--- TASK DETAILS ---
Determine how many lines of the entries include the word "auto", and report that number with no further text.

--- RECORDS FOR PROCESSING ---
________
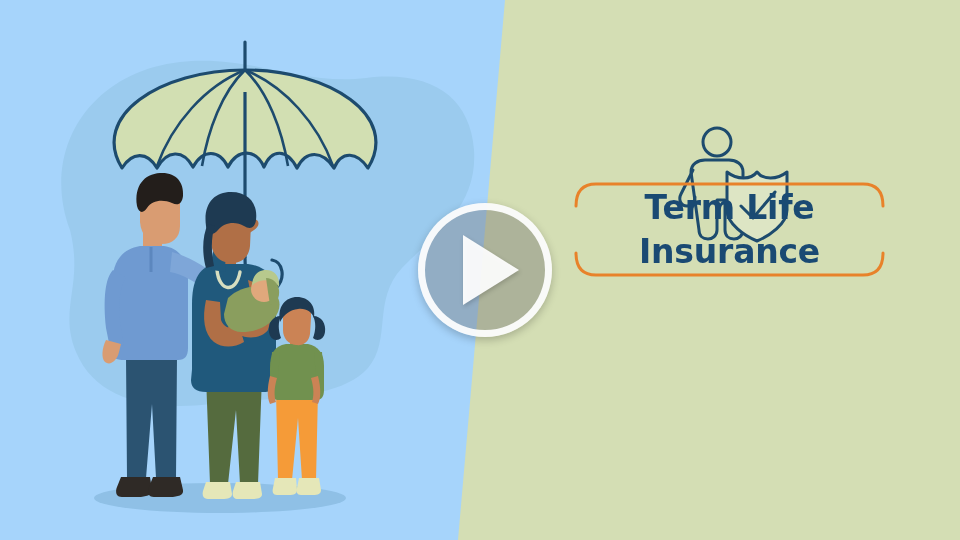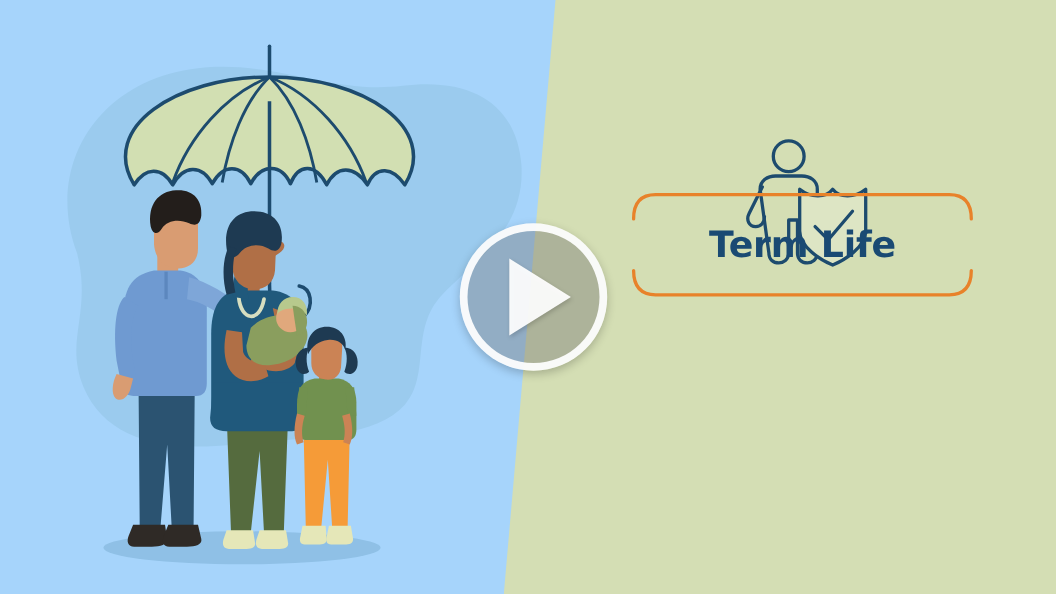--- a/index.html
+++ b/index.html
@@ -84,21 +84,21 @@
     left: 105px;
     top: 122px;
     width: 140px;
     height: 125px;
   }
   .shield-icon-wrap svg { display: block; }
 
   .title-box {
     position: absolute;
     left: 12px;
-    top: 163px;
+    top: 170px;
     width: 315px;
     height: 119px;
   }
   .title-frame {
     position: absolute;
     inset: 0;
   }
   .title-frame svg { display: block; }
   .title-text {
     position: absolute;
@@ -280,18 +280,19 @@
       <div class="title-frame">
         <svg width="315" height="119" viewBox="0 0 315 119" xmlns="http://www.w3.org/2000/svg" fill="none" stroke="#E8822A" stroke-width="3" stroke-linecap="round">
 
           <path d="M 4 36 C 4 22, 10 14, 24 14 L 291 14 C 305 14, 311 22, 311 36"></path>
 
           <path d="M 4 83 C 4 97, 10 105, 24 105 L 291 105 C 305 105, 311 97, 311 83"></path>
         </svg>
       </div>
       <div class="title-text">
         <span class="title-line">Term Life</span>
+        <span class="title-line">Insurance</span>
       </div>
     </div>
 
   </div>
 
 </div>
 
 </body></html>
________
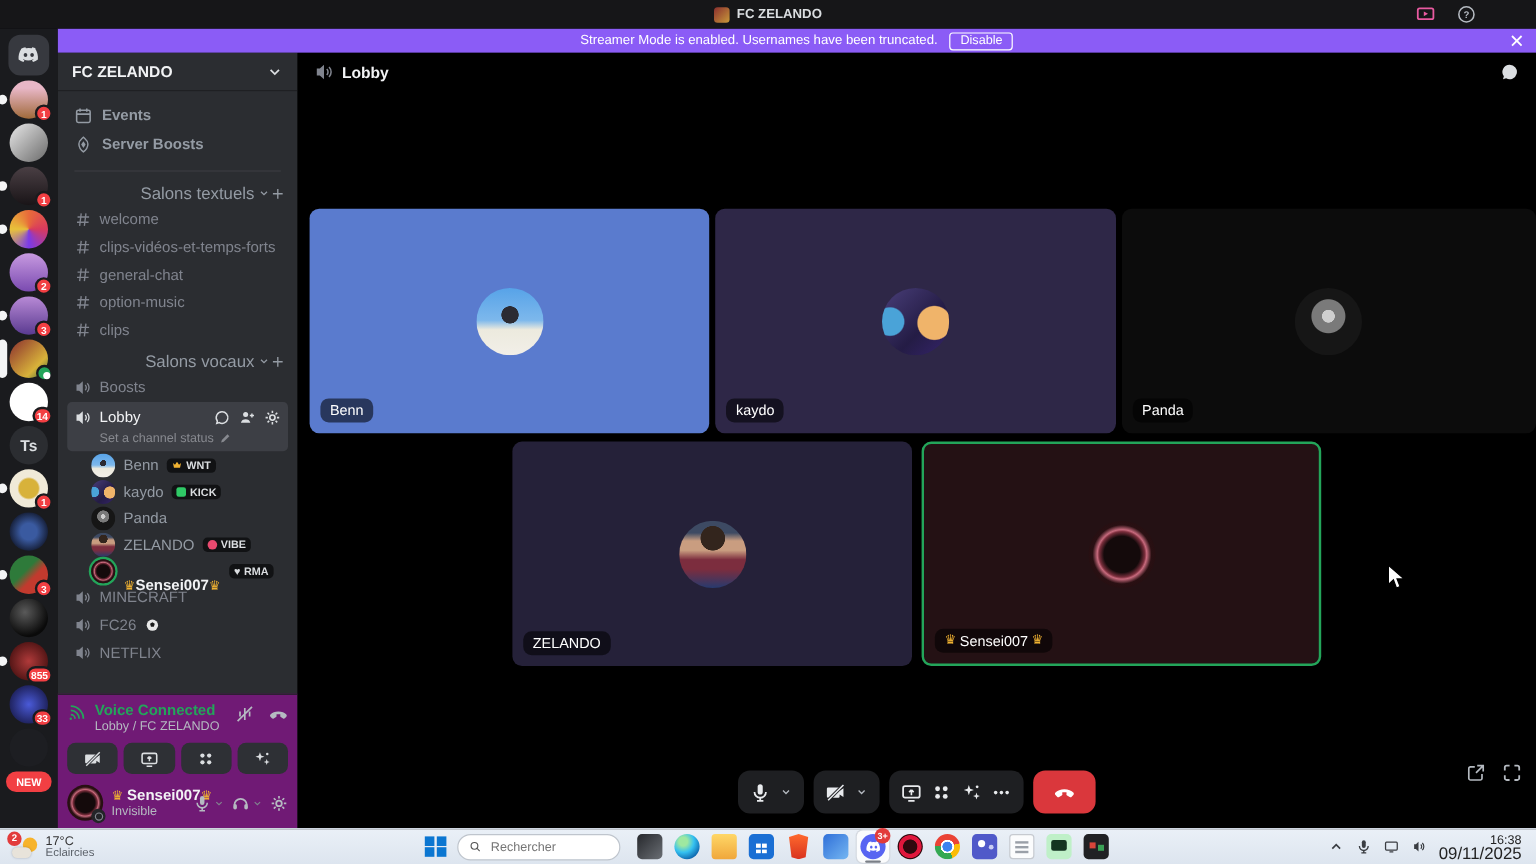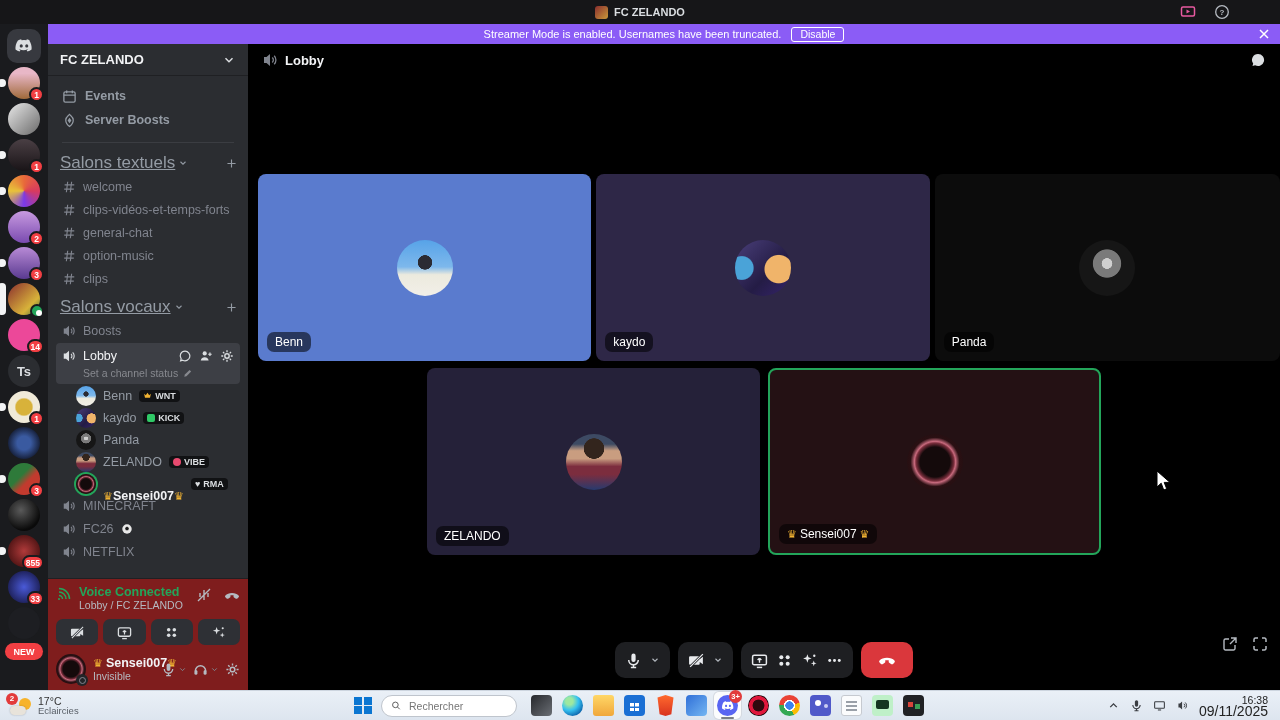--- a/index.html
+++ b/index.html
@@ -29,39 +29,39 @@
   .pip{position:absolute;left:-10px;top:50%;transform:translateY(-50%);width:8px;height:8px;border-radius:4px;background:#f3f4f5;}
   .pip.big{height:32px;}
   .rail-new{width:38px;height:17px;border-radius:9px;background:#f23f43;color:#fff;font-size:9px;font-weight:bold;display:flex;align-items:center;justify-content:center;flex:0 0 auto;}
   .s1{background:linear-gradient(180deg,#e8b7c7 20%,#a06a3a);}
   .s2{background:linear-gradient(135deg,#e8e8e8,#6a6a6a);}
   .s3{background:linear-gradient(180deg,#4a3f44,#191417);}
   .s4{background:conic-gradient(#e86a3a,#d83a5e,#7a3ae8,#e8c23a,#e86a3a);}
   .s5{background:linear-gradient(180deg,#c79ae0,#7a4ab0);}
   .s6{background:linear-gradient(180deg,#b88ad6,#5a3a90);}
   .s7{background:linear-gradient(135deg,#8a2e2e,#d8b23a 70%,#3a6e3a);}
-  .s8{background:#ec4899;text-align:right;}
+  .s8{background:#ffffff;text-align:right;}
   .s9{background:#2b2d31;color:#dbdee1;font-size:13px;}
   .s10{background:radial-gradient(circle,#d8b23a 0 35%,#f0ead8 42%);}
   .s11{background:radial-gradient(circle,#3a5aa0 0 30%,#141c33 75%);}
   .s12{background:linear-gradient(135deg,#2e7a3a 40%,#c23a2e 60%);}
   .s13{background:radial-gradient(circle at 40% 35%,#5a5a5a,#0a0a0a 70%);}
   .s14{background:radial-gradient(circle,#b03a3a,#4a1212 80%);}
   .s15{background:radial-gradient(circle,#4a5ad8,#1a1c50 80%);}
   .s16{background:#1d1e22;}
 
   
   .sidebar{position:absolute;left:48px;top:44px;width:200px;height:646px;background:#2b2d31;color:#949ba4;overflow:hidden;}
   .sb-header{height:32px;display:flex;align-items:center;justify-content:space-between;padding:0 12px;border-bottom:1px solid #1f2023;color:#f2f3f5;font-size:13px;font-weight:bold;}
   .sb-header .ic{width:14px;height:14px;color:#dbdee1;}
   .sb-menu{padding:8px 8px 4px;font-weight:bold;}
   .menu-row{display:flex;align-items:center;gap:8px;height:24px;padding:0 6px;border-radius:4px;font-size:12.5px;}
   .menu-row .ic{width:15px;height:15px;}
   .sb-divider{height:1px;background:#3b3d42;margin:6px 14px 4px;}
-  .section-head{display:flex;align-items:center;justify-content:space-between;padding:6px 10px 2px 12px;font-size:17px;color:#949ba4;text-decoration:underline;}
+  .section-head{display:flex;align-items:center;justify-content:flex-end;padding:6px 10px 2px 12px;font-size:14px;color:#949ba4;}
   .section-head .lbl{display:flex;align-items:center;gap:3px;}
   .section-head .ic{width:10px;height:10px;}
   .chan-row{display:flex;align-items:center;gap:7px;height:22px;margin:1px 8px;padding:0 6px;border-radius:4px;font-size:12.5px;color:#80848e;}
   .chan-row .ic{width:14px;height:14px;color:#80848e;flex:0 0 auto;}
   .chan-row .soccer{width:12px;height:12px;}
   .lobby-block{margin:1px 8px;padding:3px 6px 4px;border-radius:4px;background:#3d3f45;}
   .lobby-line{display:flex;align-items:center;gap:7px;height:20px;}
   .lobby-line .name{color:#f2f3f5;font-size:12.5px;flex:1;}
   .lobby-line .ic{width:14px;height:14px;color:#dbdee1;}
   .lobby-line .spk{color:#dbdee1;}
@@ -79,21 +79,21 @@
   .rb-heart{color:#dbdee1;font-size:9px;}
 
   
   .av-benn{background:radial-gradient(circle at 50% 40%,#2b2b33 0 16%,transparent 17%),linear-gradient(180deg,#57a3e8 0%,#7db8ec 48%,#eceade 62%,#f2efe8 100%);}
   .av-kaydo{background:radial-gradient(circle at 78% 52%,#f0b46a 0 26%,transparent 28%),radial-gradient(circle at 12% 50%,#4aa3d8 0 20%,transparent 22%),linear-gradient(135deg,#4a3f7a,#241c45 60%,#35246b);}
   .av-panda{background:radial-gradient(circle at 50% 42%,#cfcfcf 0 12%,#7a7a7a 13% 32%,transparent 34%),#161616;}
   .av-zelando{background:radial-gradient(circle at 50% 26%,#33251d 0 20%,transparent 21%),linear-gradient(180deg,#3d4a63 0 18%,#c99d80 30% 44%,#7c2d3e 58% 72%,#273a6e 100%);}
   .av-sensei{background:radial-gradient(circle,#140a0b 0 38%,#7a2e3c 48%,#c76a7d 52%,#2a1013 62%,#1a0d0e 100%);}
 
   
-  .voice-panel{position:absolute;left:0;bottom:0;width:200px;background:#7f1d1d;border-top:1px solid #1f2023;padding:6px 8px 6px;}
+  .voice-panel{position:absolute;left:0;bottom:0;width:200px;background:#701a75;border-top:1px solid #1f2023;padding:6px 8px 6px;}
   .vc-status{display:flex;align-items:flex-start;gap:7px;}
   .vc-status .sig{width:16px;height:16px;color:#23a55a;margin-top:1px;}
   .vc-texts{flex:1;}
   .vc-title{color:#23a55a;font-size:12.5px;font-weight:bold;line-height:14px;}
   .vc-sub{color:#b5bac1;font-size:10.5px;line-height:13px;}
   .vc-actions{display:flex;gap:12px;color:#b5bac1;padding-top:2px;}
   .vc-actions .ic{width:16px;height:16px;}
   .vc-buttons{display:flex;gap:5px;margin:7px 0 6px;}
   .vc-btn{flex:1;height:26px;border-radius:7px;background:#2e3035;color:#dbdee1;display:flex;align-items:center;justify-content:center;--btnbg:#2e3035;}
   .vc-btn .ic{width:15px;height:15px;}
________
--- EXERCISE SOLUTION ---
2